CBM-06IMMUNE BIOMARKER RESULTS FROM A TRIAL OF NIVOLUMAB ± IPILIMUMAB IN PATIENTS WITH RECURRENT GLIOBLASTOMA: CHECKMATE-143

Abstract

BACKGROUND: The prognosis for patients with glioblastoma (GBM) remains poor despite the availability of first-line therapies including surgery and chemoradiation. Recent evidence suggests that there are varying degrees of lymphocyte infiltration in GBM, and the composition may have prognostic significance. Expansion of regulatory T cells (CD4+FoxP3+, Treg) at the tumor site has been observed and is implicated in cancer-associated immunity in GBM. Immune checkpoint inhibitors, such as the fully human anti-PD-1 monoclonal antibody nivolumab, have shown promising antitumor activity in both solid tumors and preclinical glioma models. The CHECKMATE-143 study is evaluating nivolumab as monotherapy and in combination with ipilimumab (anti-CTLA-4) in patients with recurrent GBM (Cohorts 1 and 1b). As part of the initial phase of this study, T-cell maturation, activation, exhaustion, and effector function, as well as Treg frequencies and function and myeloid-derived suppressor cell frequencies were examined.

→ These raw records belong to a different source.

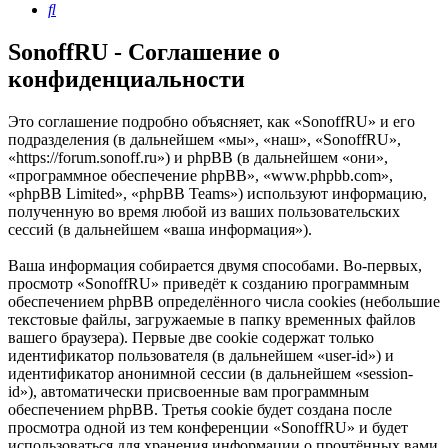
Поиск
SonoffRU - Соглашение о
конфиденциальности
Это соглашение подробно объясняет, как «SonoffRU» и его
подразделения (в дальнейшем «мы», «наш», «SonoffRU»,
«https://forum.sonoff.ru») и phpBB (в дальнейшем «они»,
«программное обеспечение phpBB», «www.phpbb.com»,
«phpBB Limited», «phpBB Teams») используют информацию,
полученную во время любой из ваших пользовательских
сессий (в дальнейшем «ваша информация»).
Ваша информация собирается двумя способами. Во-первых,
просмотр «SonoffRU» приведёт к созданию программным
обеспечением phpBB определённого числа cookies (небольшие
текстовые файлы, загружаемые в папку временных файлов
вашего браузера). Первые две cookie содержат только
идентификатор пользователя (в дальнейшем «user-id») и
идентификатор анонимной сессии (в дальнейшем «session-
id»), автоматически присвоенные вам программным
обеспечением phpBB. Третья cookie будет создана после
просмотра одной из тем конференции «SonoffRU» и будет
использоваться для хранения информации о прочтённых вами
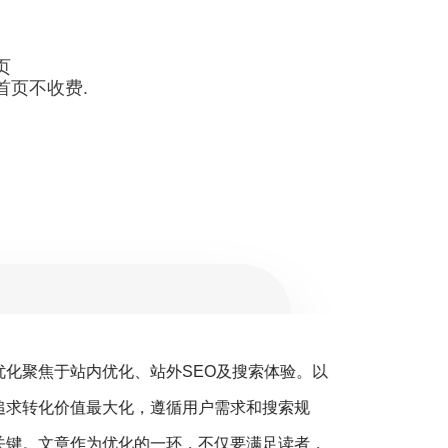
页
首页不收费.
优化聚焦于站内优化、站外SEO及搜索体验。以
搜
追求转化价值最大化，遵循用户需求和搜索规
销（S
关键。文章作为优化的一环，不仅要满足读者，
营销的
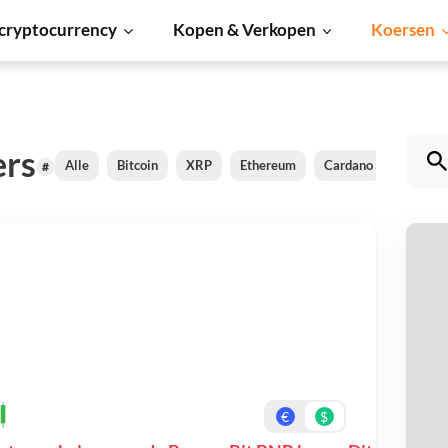
cryptocurrency
Kopen & Verkopen
Koersen
ers
Alle
Bitcoin
XRP
Ethereum
Cardano
Shiba I
#
B
Be
On
€
$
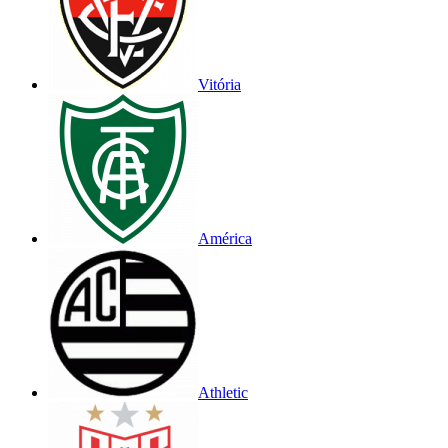
Vitória
América
Athletic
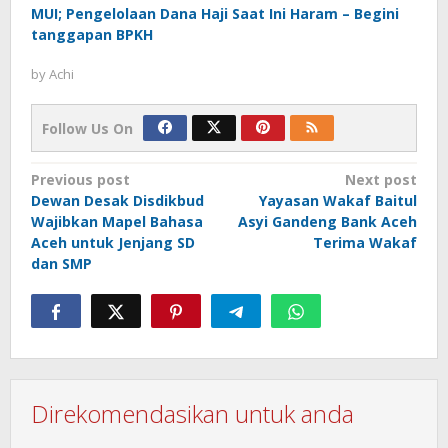
MUI; Pengelolaan Dana Haji Saat Ini Haram – Begini
tanggapan BPKH
by
Achi
Follow Us On
Post
Previous post
Next post
Dewan Desak Disdikbud
Yayasan Wakaf Baitul
navigation
Wajibkan Mapel Bahasa
Asyi Gandeng Bank Aceh
Aceh untuk Jenjang SD
Terima Wakaf
dan SMP
Direkomendasikan untuk anda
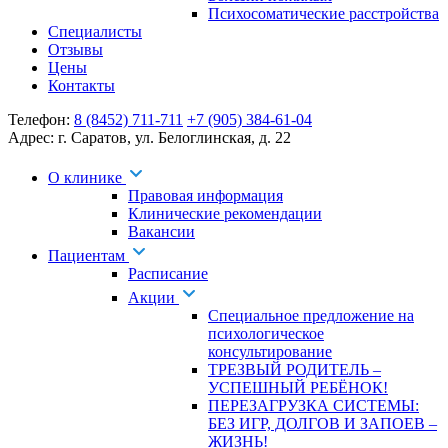
Психосоматические расстройства
Специалисты
Отзывы
Цены
Контакты
Телефон:
8 (8452) 711-711
+7 (905) 384-61-04
Адрес:
г. Саратов
,
ул. Белоглинская
,
д. 22
О клинике
Правовая информация
Клинические рекомендации
Вакансии
Пациентам
Расписание
Акции
Специальное предложение на
психологическое
консультирование
ТРЕЗВЫЙ РОДИТЕЛЬ –
УСПЕШНЫЙ РЕБЁНОК!
ПЕРЕЗАГРУЗКА СИСТЕМЫ:
БЕЗ ИГР, ДОЛГОВ И ЗАПОЕВ –
ЖИЗНЬ!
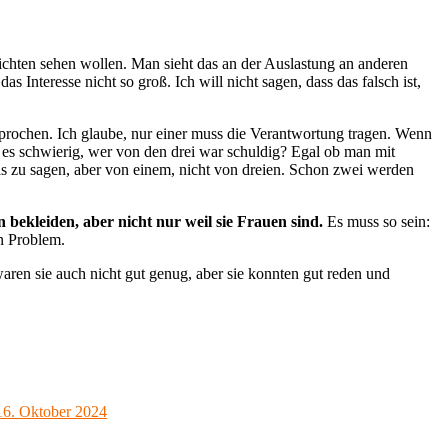
hichten sehen wollen. Man sieht das an der Auslastung an anderen
 Interesse nicht so groß. Ich will nicht sagen, dass das falsch ist,
sprochen. Ich glaube, nur einer muss die Verantwortung tragen. Wenn
rd es schwierig, wer von den drei war schuldig? Egal ob man mit
s zu sagen, aber von einem, nicht von dreien. Schon zwei werden
 bekleiden, aber nicht nur weil sie Frauen sind.
Es muss so sein:
in Problem.
ren sie auch nicht gut genug, aber sie konnten gut reden und
 16. Oktober 2024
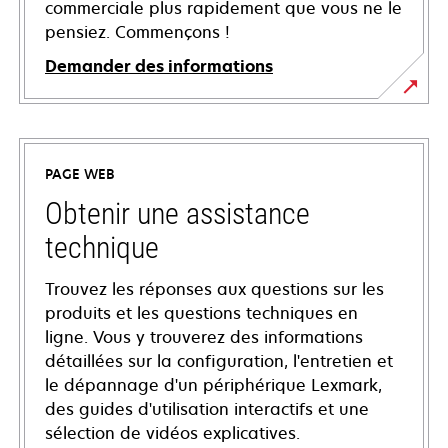
commerciale plus rapidement que vous ne le
pensiez. Commençons !
Demander des informations
PAGE WEB
Obtenir une assistance
technique
Trouvez les réponses aux questions sur les
produits et les questions techniques en
ligne. Vous y trouverez des informations
détaillées sur la configuration, l'entretien et
le dépannage d'un périphérique Lexmark,
des guides d'utilisation interactifs et une
sélection de vidéos explicatives.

METHODS: Analyses were performed on peripheral blood drawn from patients at pre-determined time points and upon tumor tissue samples obtained if resection was performed at the time of progression or suspected progression. Baseline and on-treatment samples were obtained from patients (n = 20) randomized 1:1 to receive either nivolumab 3 mg/kg Q2W or nivolumab 1 mg/kg + ipilimumab 3 mg/kg Q3W followed by nivolumab 3 mg/kg Q2W. Phenotypic analysis was determined by CyTOF and flow cytometry; Treg suppressive function by thymidine incorporation; cytokine release by multiplex immunoassay; and gene expression by RNAseq. RESULTS: Treatment-related changes in lymphocyte populations (including but not limited to T, B, and NK cells, granulocytes, and memory and effector T-cell subsets) in peripheral blood and resected tumor will be reported. CONCLUSIONS: Peripheral and tumor biomarker analyses of GBM subjects treated with checkpoint inhibitors will provide insights into treatment-related changes versus tumor progression.